Credit ratings are taken very seriously in the financial services industry, and most investors rely on them for determining the validity of an investment. Even the SEC has guidelines for investors to rely on these ratings.
So why would the credit ratings agency give “AAA” ratings to investments that were incredibly risky and perhaps even toxic? That’s easy: profit.
Credit ratings agencies are paid fees for providing such ratings, and during the years leading up to the financial crisis, their profits more than quadrupled.
The Senate Permanent Subcommittee on Investigations stated in their report, “ratings agencies weakened their standards as each competed to provide the most favorable rating to win business and greater market share,” … so much for the idea that the industry can be self-regulating.
There is a mountain of evidence to suggest the credit ratings agencies were aware such investments were risky and not worthy of the “AAA” score, but what’s worse is that many on Wall Street were also aware of the risk.
The FCIC report stated, “major financial institutions ineffectively sampled loans they were purchasing to package and sell to investors. They knew a significant percentage of the sampled loans did not meet their own underwriting standards or those of the originators.”
So aware was Wall Street of the risk, in fact, that many began betting against the very CDOs in which they were encouraging others to invest.
Betting against the house
This is where the credit default swaps came into play. A credit default swap basically works similar to an insurance policy that guarantees the credit worthiness of an investment.
However, unlike a traditional insurance policy, unlimited swaps could be taken out on the same investments — and even on investments the swap purchaser didn’t own.
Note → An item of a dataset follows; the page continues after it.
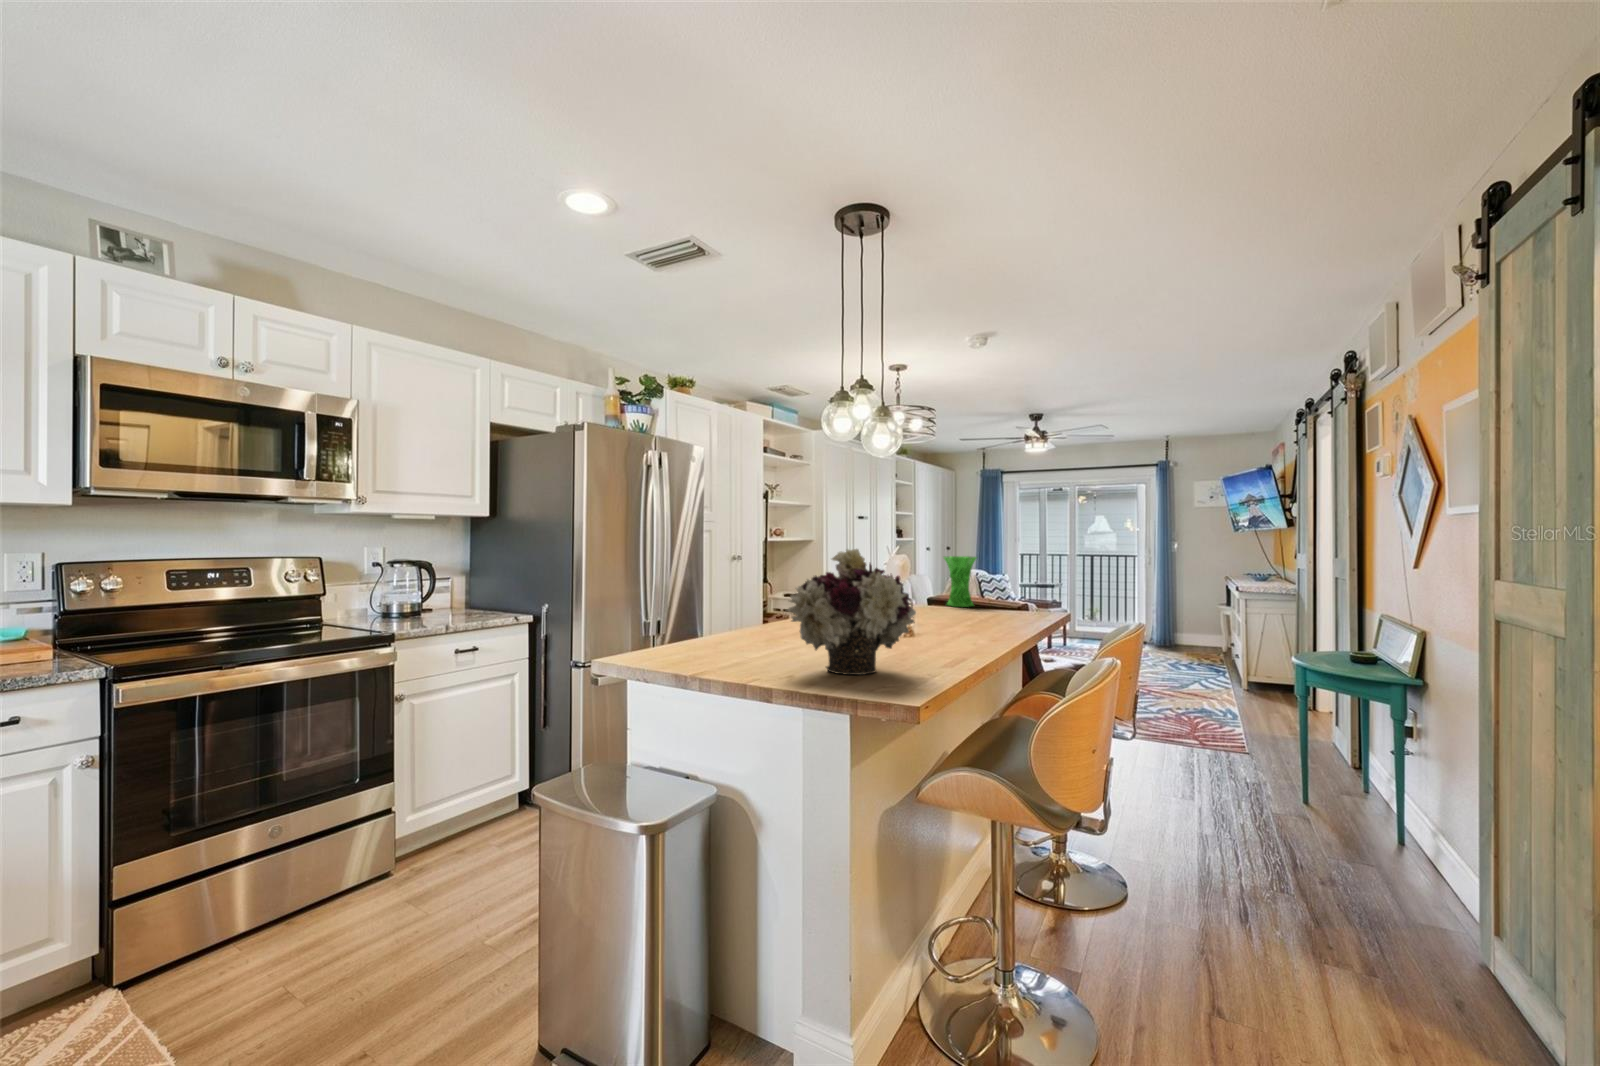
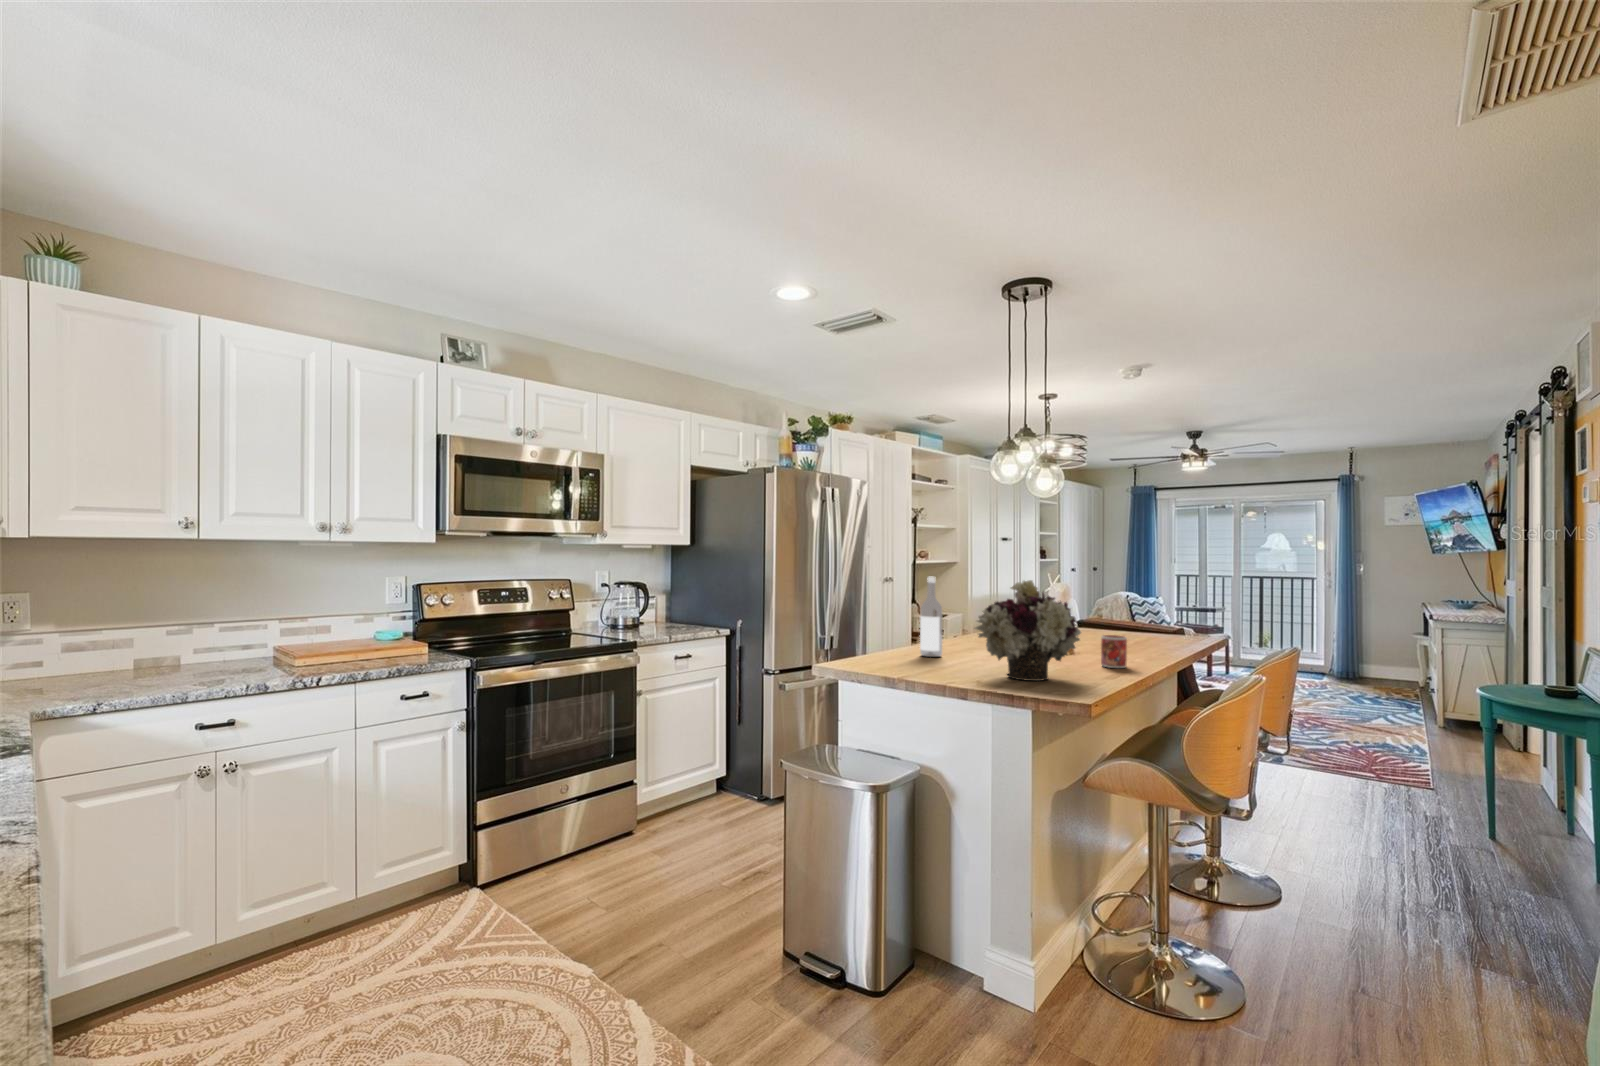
wine bottle: none [734,548,761,645] -> present [920,577,942,657]
vase: present [944,556,977,607] -> none [1097,581,1133,630]
mug: none [941,614,970,653] -> present [1101,635,1127,668]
Investment firms such as Goldman Sachs bought billions of dollars in credit default swaps from AIG, a multinational financial insurance corporation, to bet against the same CDOs they were selling to their customers.
This way, when the CDOs failed, Goldman Sachs hoped to still make money.
But because of the unregulated nature of the derivatives market, AIG was not required to set aside the capital to cover such guarantees — and as it turns out, AIG simply didn’t have the funds.
The FCIC report found that credit default swaps “were sold by firms that failed to put up any reserves or initial collateral or to hedge their exposure.”
These practices exponentially magnified the risk for potential financial collapse.
And then, inevitably, the CDOs began to fail.
The bubble bursts
When the people who had originally been given subprime mortgages began to default on their payments, the entire house of cards began to tumble.
People stopped making their mortgage payments, and the market for CDOs simply collapsed.
The rug had suddenly been pulled out from under Wall Street — the bubble had burst, and one by one the largest investment firms in the country began to fall.
In March of 2008, the investment bank Bear Stearns that had sold billions in CDOs to investors was the first to go, being acquired by JPMorgan Chase.
And like a viral contagion, when the collapsing mortgage-backed securities and CDO market took down Bear Stearns, the infection spread across the entirety of Wall Street.
The dominoes finally began to fall.
Fannie Mae and Freddie Mac were the next to crumble, followed by Lehman Brothers, Merrill Lynch and AIG.
The bait-and-switch shell game that Wall Street had built layer upon dizzying layer of deception and fraud went bust… And they mostly got away with it.
In the end, trillions of dollars were lost, the federal government spent billions bailing out the crooks, millions of homes were foreclosed or lost their value, and millions of Americans were unemployed or saw their wages decrease — all in Wall Street’s pursuit of the quick buck in a con game.
There is plenty of blame to be spread around, and every actor played some role in the collapse. But make no mistake about it, Wall Street helped engineer the heist and drove the getaway car, leaving the American people in near-economic ruin to clean up the mess.
But the mess hasn’t been cleaned up, and unless something changes, the new Wall Street swindle is only a matter of time.